The first 5-10% about the author's early career were really interesting. Even some of the initial CIA covert action stuff was fine, given his unique perspective as the ops officer running something so well-known... but everything after that was confusingly circular, focusing on topics instead of following chronology, providing narrative from a perspective of continuity even when he was in completely different roles.
Overall, it felt like either a case of “if I had more time this would have been shorter” or “I want to get all my opinions and perspectives aligned in a self-reinforcing manner to refute any objections,” not the work of a senior national security advisor recounting his career.
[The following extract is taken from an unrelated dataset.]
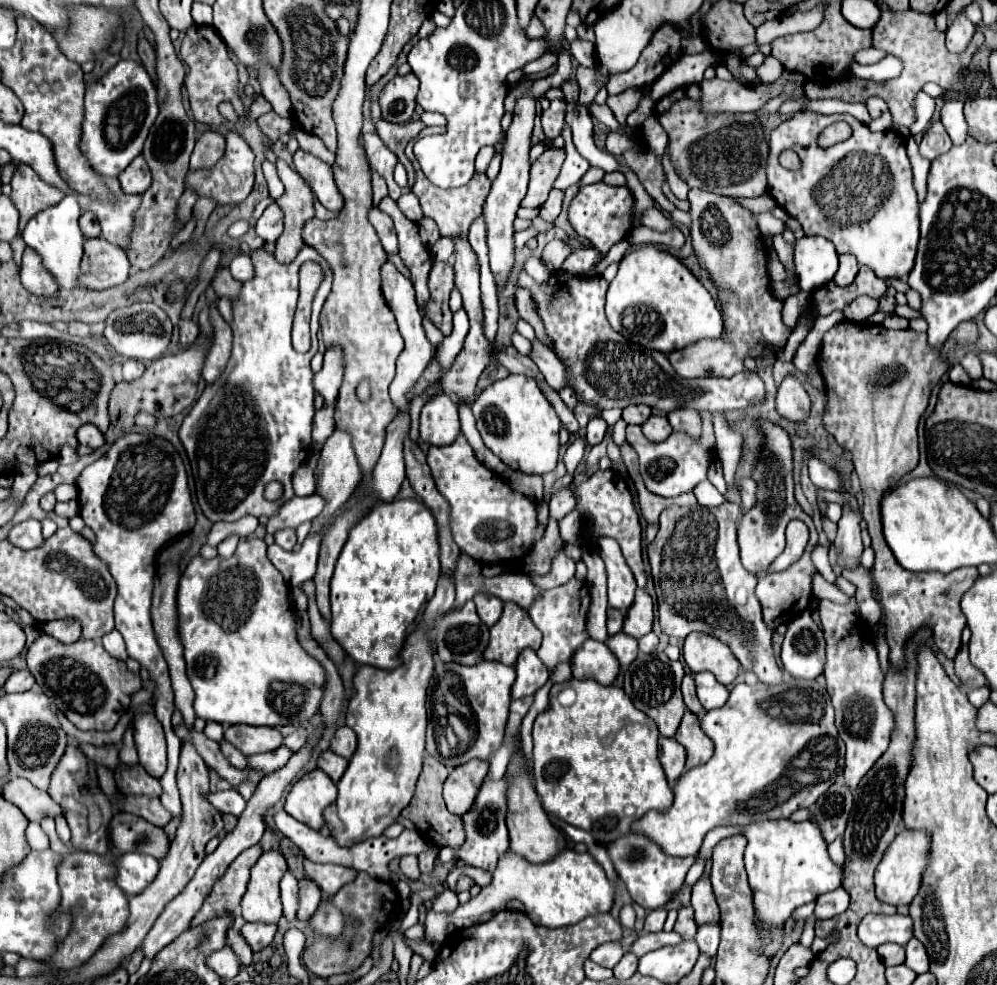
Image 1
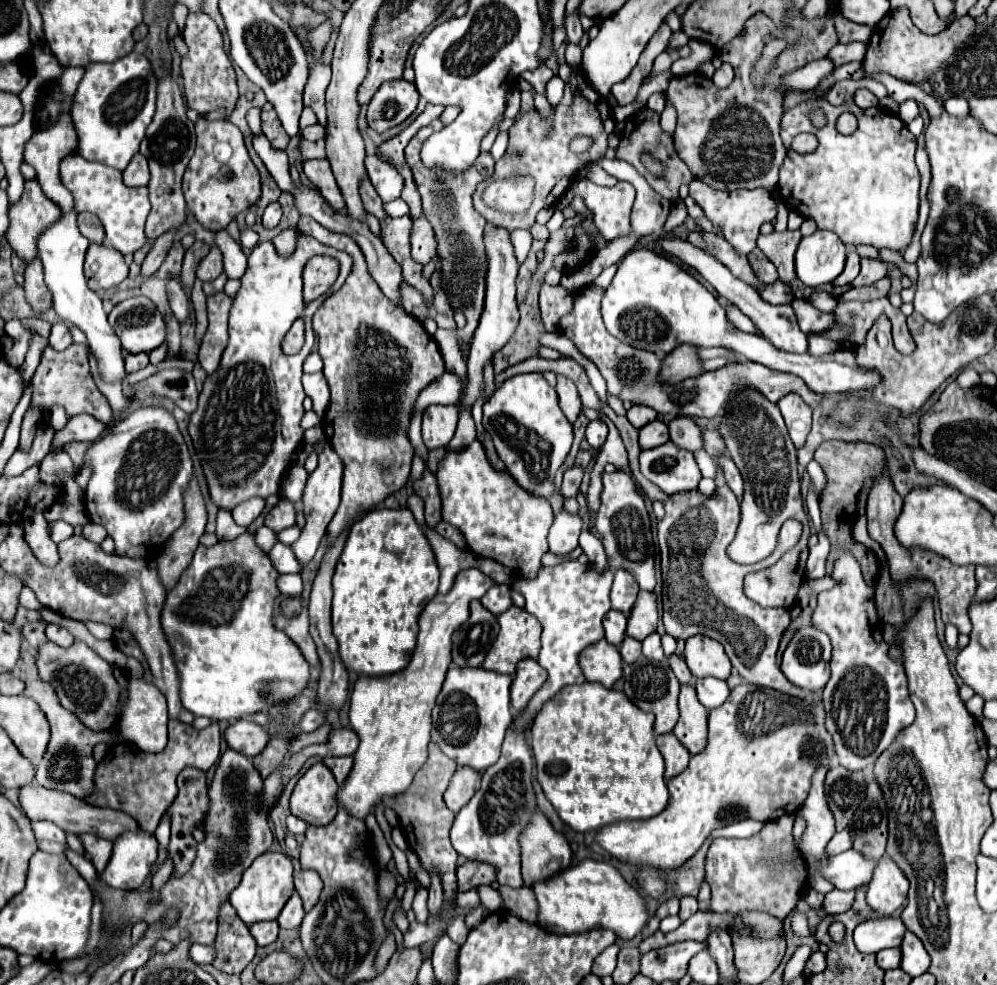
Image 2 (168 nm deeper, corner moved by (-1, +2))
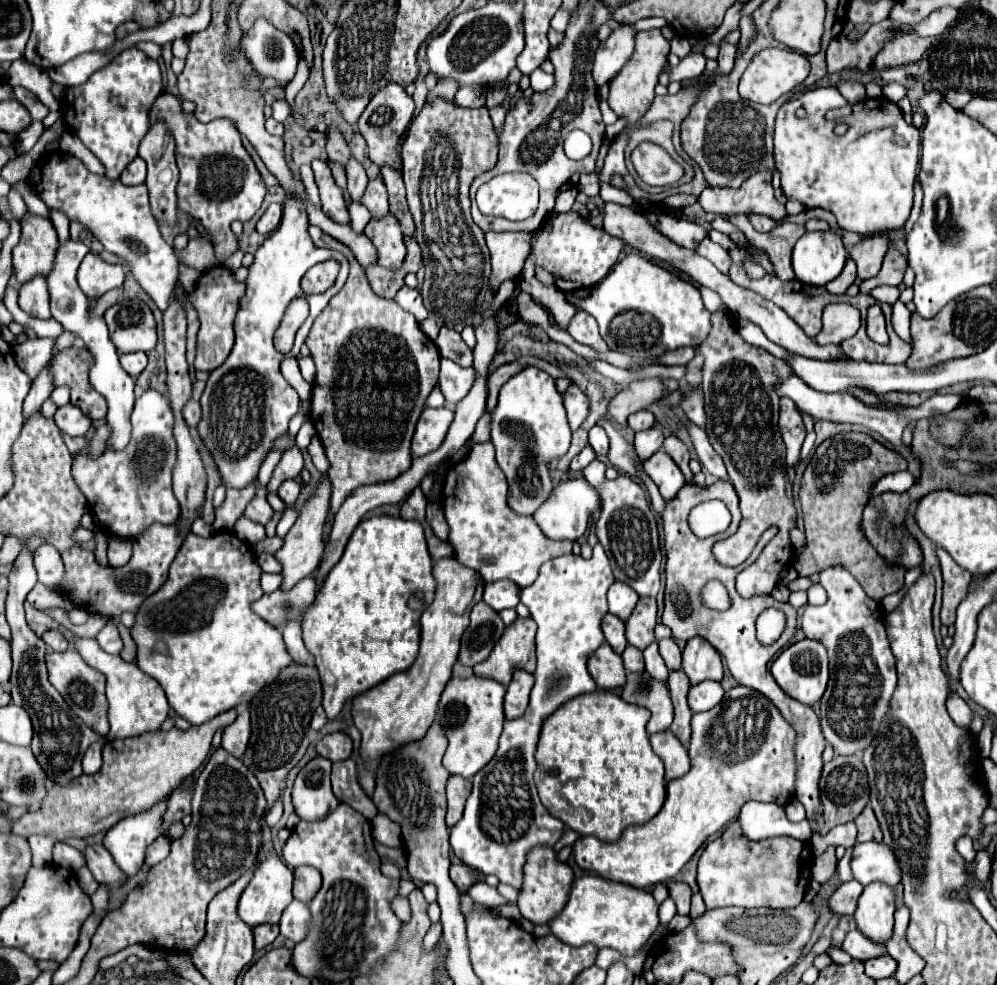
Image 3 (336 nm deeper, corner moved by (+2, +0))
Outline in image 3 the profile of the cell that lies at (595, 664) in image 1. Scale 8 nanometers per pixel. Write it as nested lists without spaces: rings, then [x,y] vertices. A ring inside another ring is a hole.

I don't think there's more than one point where he admits anything he said or did may have been in error, but I would say a solid 20% of the book is riddled with accusations levied at how others did not follow his advice and “look where that got us.”
While I am grateful for his service, the book makes very clear that Mike Vickers was more of an opinionated manager than an inspired leader, someone who cares about doing “the right thing the right way” (without room for alternative views or personal errancy) regardless of the self-contradictions or absurdities. If you took his one-sided views at face value then the defense budget would be 50% of the US GDP and we would have troops deployed in every country in “small forces tamping down insurgencies” or “countering regional hegemonic encroachment” (because global hegemony is somehow the obvious natural state of things).
Maybe this book will get better with age... it's unlikely I'll ever find out, as there's really nothing worth returning for after you've a slogged through once. Ironically, that makes Afghanistan a more appealing place to spend some time than between these pages... if Vickers was a true “insurgent at heart” (which seems to be at least partly true) then perhaps some solace will be found in the reader's immediate need to divest from the overwhelming self-indulgence of this work... an intellectual revolt, if there ever were one.